Für Datenschutzteams ist das trotzdem ein guter Zeitpunkt, die eigenen Meldeprozesse zu prüfen. Die Vorlage zeigt, wohin die Reise geht: weniger Freitext, mehr Struktur, mehr Vergleichbarkeit. Auch wenn nationale Portale und technische Umsetzungen noch folgen, können Organisationen bereits jetzt testen, ob sie die erwarteten Informationen intern schnell zusammenbekommen.

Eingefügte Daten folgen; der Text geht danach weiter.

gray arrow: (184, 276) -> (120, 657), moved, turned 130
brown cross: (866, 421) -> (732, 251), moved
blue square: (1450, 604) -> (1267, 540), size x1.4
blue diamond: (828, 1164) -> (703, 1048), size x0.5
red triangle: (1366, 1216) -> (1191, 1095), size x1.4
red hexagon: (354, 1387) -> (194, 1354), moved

Was Verantwortliche jetzt konkret prüfen sollten

Erstens sollte klar sein, wer eine mögliche Datenschutzverletzung intern bewertet. Zweitens braucht es eine Liste der Informationen, die innerhalb der ersten Stunden beschafft werden müssen. Dazu gehören betroffene Systeme, Kategorien personenbezogener Daten, Zahl der Betroffenen, mögliche Folgen, ergriffene Maßnahmen und Kontaktpersonen. Drittens sollten Dienstleisterverträge und Eskalationswege so funktionieren, dass Auftragsverarbeiter eine Panne nicht erst dann melden, wenn die 72 Stunden fast vorbei sind.

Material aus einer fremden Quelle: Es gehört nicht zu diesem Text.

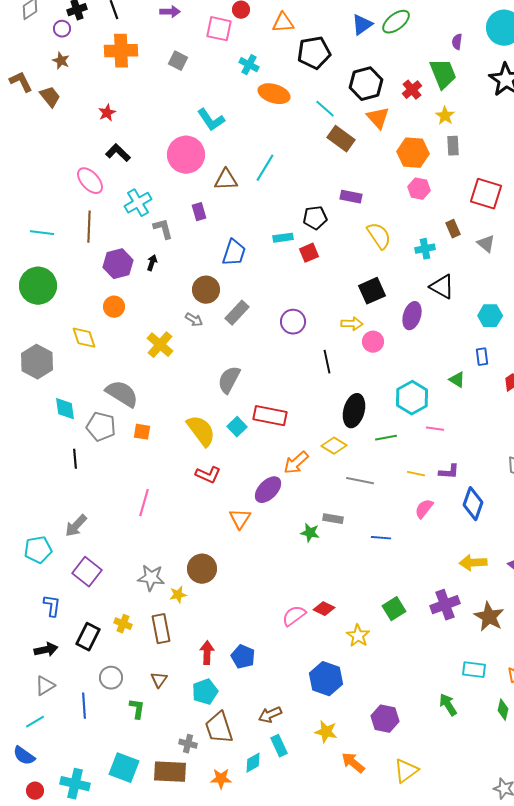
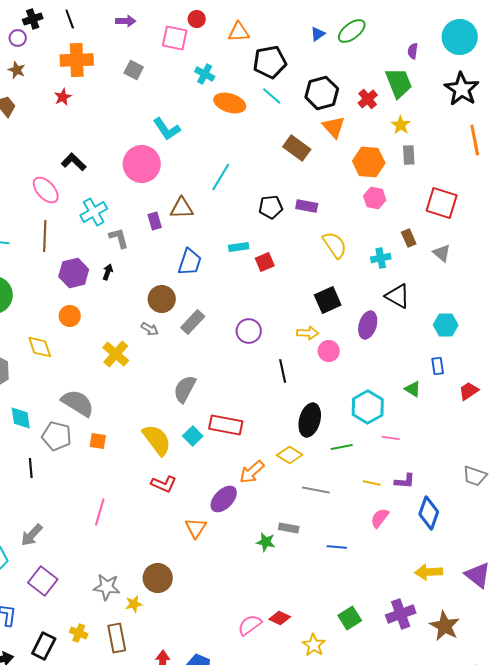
blue triangle: (362, 25) -> (318, 34), size x0.7
cyan line: (325, 109) -> (272, 96), moved
red star: (107, 113) -> (63, 97), moved
brown triangle: (226, 180) -> (182, 208), moved
black pentagon: (315, 218) -> (271, 207), moved

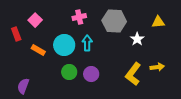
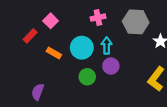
red rectangle: (16, 34) -> (30, 36), turned 64
purple circle: (91, 74) -> (111, 66), moved

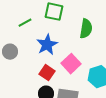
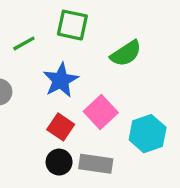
green semicircle: (86, 29) -> (126, 53), turned 48

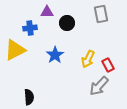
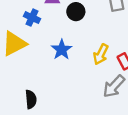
blue cross: (30, 28) -> (32, 18), turned 32

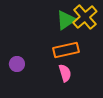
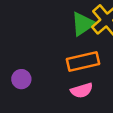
pink semicircle: (65, 73) -> (82, 90), turned 90

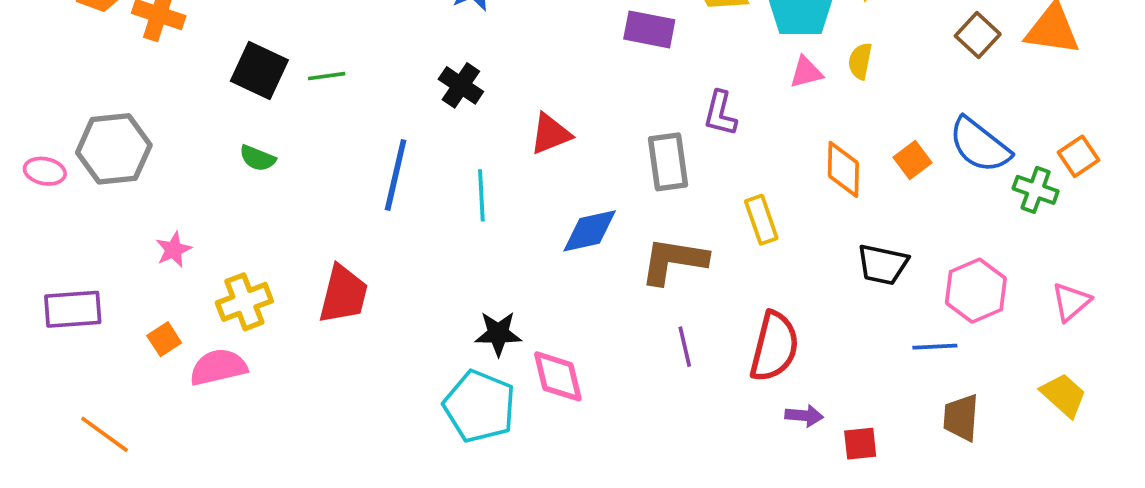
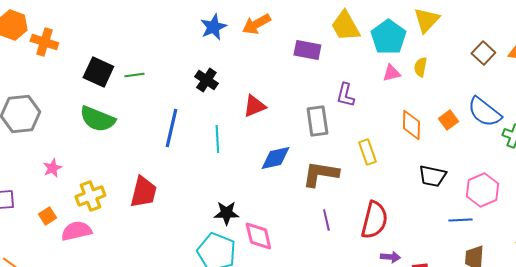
green semicircle: (257, 158) -> (97, 119), size x1.8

Der eigentliche Nachrichtenwert des heutigen EDSA-Beschlusses liegt deshalb nicht in einem neuen PDF, sondern in der Richtung der Aufsichtspraxis. Datenschutzverletzungen sollen in Europa einheitlicher gemeldet, schneller eingeordnet und besser vergleichbar werden. Wer seine Prozesse sauber dokumentiert, kann davon profitieren. Wer Datenpannen erst beim Ausfüllen eines Behördenformulars versteht, wird künftig weniger Ausreden haben.

Quellen: Europäischer Datenschutzausschuss, Meldung vom 10.06.2026 zur gemeinsamen Vorlage für Datenschutzverletzungsmeldungen, öffentliche Konsultation zur Vorlage für Meldungen nach Artikel 33 DSGVO.